[Data items]
= = =

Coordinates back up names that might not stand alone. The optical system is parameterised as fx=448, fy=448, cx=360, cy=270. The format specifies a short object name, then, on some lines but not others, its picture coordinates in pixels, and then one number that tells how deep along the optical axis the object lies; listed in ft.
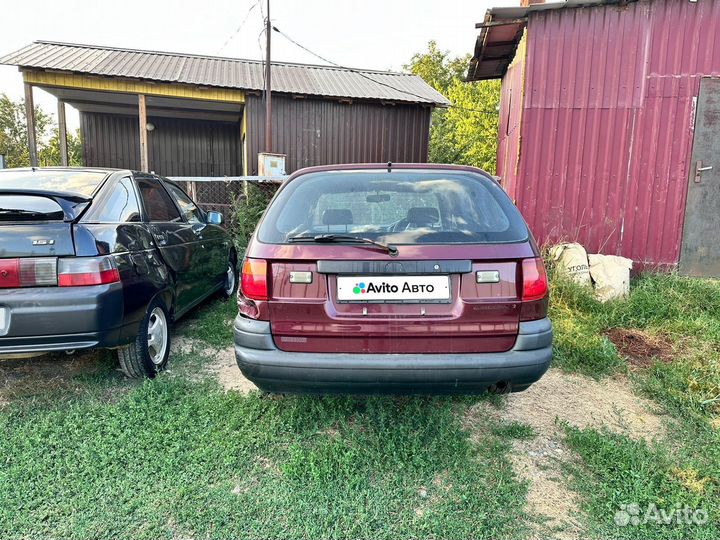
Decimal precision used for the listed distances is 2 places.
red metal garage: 18.16
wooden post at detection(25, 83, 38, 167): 30.01
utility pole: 32.82
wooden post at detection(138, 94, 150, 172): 31.71
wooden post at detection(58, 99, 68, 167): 37.19
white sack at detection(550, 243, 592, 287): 16.66
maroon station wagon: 6.76
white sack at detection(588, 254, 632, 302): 16.40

= = =

Output nothing but the lines from the one that contains "wooden post at detection(138, 94, 150, 172): 31.71" through the final line of the entries above, exactly as they appear.

wooden post at detection(138, 94, 150, 172): 31.71
wooden post at detection(58, 99, 68, 167): 37.19
white sack at detection(550, 243, 592, 287): 16.66
maroon station wagon: 6.76
white sack at detection(588, 254, 632, 302): 16.40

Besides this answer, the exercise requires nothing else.